The diary remained that way for several long minutes, its expression vacillating from joy to irritation to almost childish outrage. Then , appearing satisfied, it removed its tail, hopped off of Traveller’s chest, and wandered out of the room. Libby wanted to know what the hell it was up to, but something else had caught her eye first, something that froze her in place.

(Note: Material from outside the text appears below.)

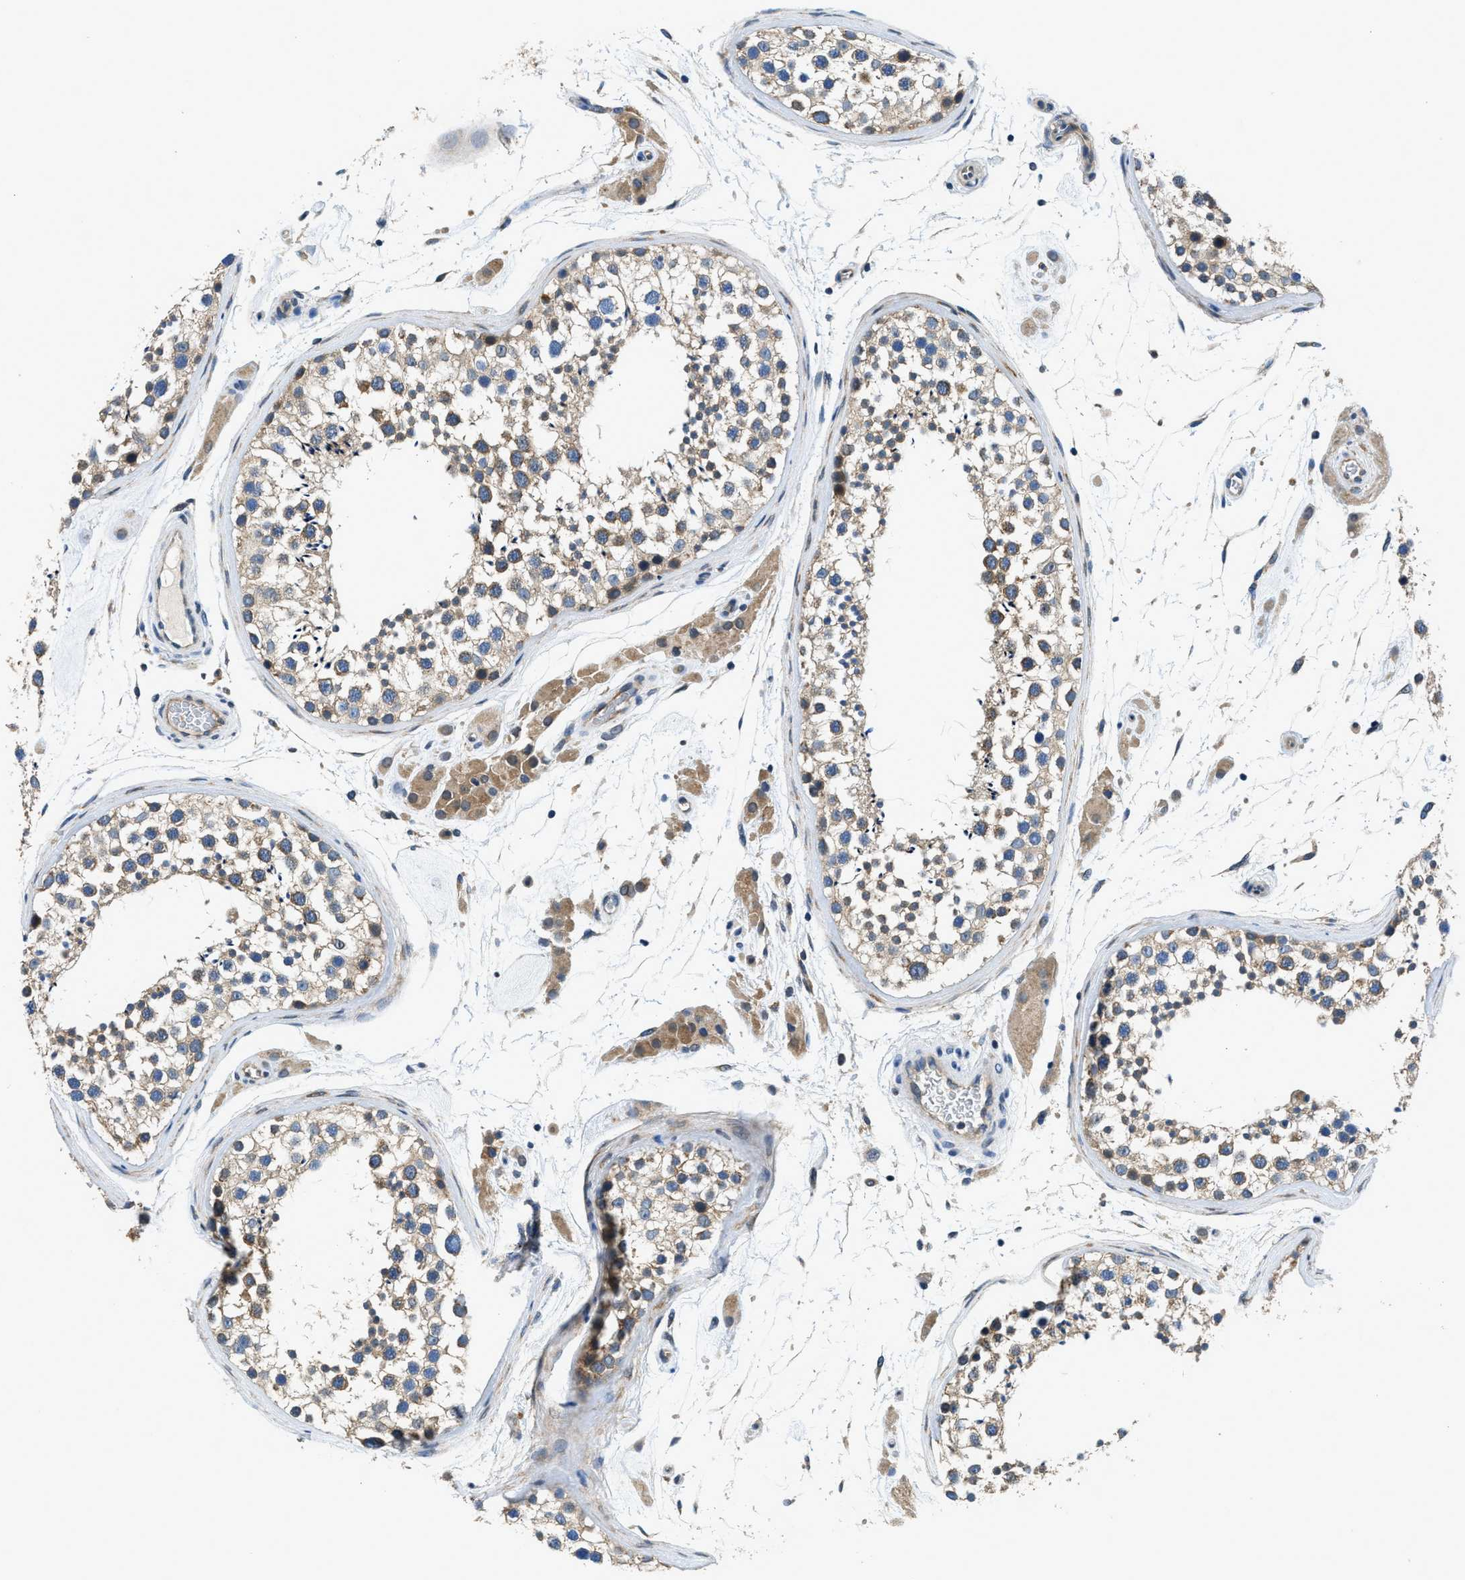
{"staining": {"intensity": "weak", "quantity": ">75%", "location": "cytoplasmic/membranous"}, "tissue": "testis", "cell_type": "Cells in seminiferous ducts", "image_type": "normal", "snomed": [{"axis": "morphology", "description": "Normal tissue, NOS"}, {"axis": "topography", "description": "Testis"}], "caption": "A brown stain highlights weak cytoplasmic/membranous positivity of a protein in cells in seminiferous ducts of unremarkable human testis.", "gene": "SSH2", "patient": {"sex": "male", "age": 46}}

Traveller’s face, though still slicked with sweat, had cleared. The red in his cheeks faded to his usual sun-soaked ruddiness, and his chest, previously rising and falling fitfully, had fallen into a steady, comfortable rhythm again. A large, dopey smile decorated his sleeping face, belonging as much to the idiot Libby detested as to the man she’d married. That smile whispered things to itself, holding a conversation Libby couldn’t see.

“Left… a bit… enough…” Traveller muttered, his voice dreamy and husky.

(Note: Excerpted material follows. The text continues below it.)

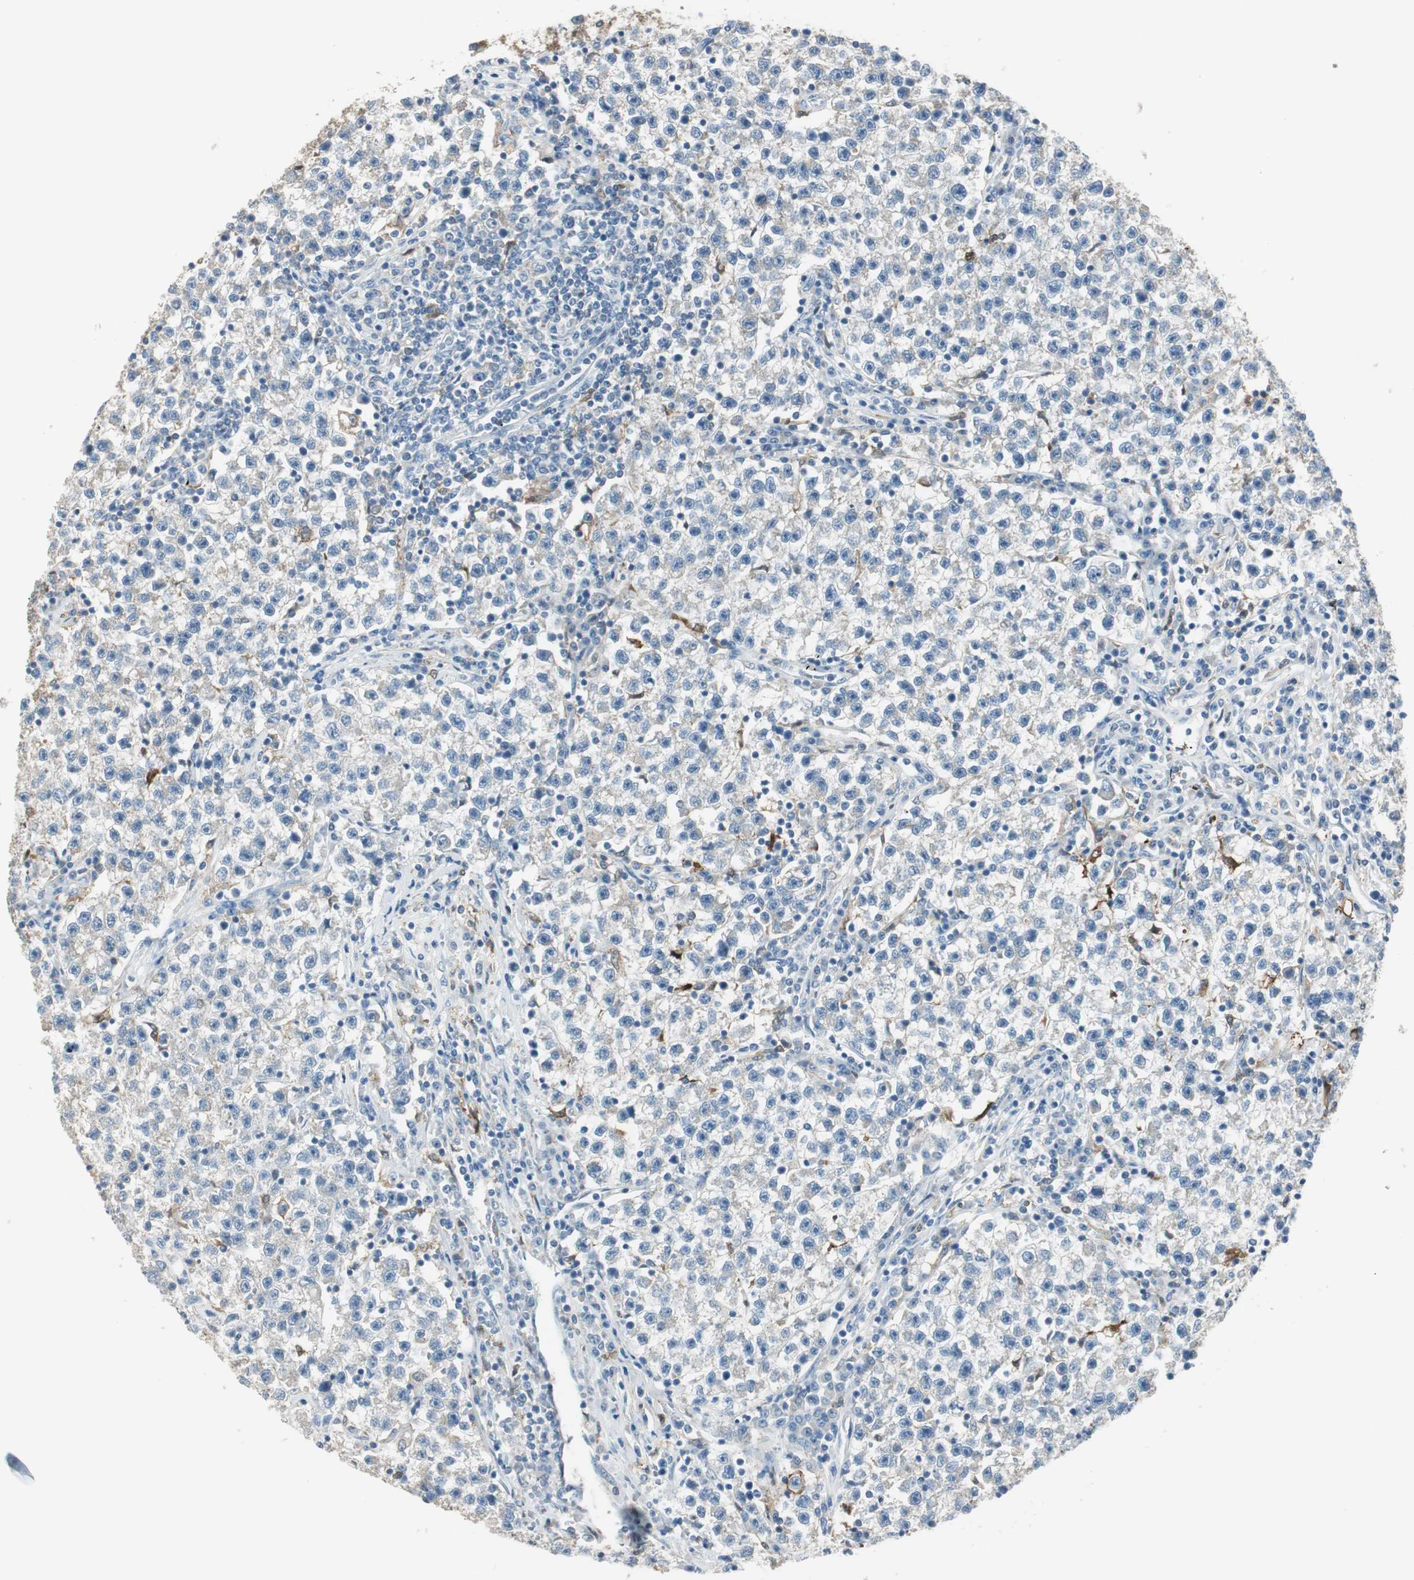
{"staining": {"intensity": "weak", "quantity": "<25%", "location": "cytoplasmic/membranous"}, "tissue": "testis cancer", "cell_type": "Tumor cells", "image_type": "cancer", "snomed": [{"axis": "morphology", "description": "Seminoma, NOS"}, {"axis": "topography", "description": "Testis"}], "caption": "A micrograph of human testis seminoma is negative for staining in tumor cells.", "gene": "MSTO1", "patient": {"sex": "male", "age": 22}}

“Oh… so… if I… I won’t… be…?” Traveller said.

“You will… but… I’m… we’ll… both of us,” Traveller replied.

“Can… have… with…?” Traveller asked, his grin turning mischievous.

“Up to her… stupid… just… do it…” Traveller responded.

“Okay… but… gotta… promise…” Traveller said, with finality.

Libby got to her feet and stepped back, feeling the power of the moment, despite almost nothing outwardly happening. The man’s eyes fluttered open as she watched, and he unleashed a long, belching yawn as he slid to a sitting position. His head twitched one way, then the other, and then, to Libby’s complete shock, parts of his hair began to shift colours, changing from dirty brown at the roots to a lighter, muddy blonde. Blinking and stretching, he grinned at Libby, and one of his front teeth fell out and plopped onto his lap.

“Oh, shit,” the man said, peering at the tooth. He picked it up and admired it. “I thought I would get to keep those this time. Well, maybe the other one’ll stay in.”

“Are…” Libby swallowed, heart fluttering, stomach roiling. “Are you…?”

The man shrugged. “Maybe. Maybe not. Can’t tell yet. We’ll find out.”


Libby didn’t say anything else. She couldn’t. Her mind was too wrapped up in possibilities. So when the diary wandered back into the room, a dripping ink quill in its tail, she just stepped aside and let it pass. The man swept up the book, and with a cheerful grin he began to write.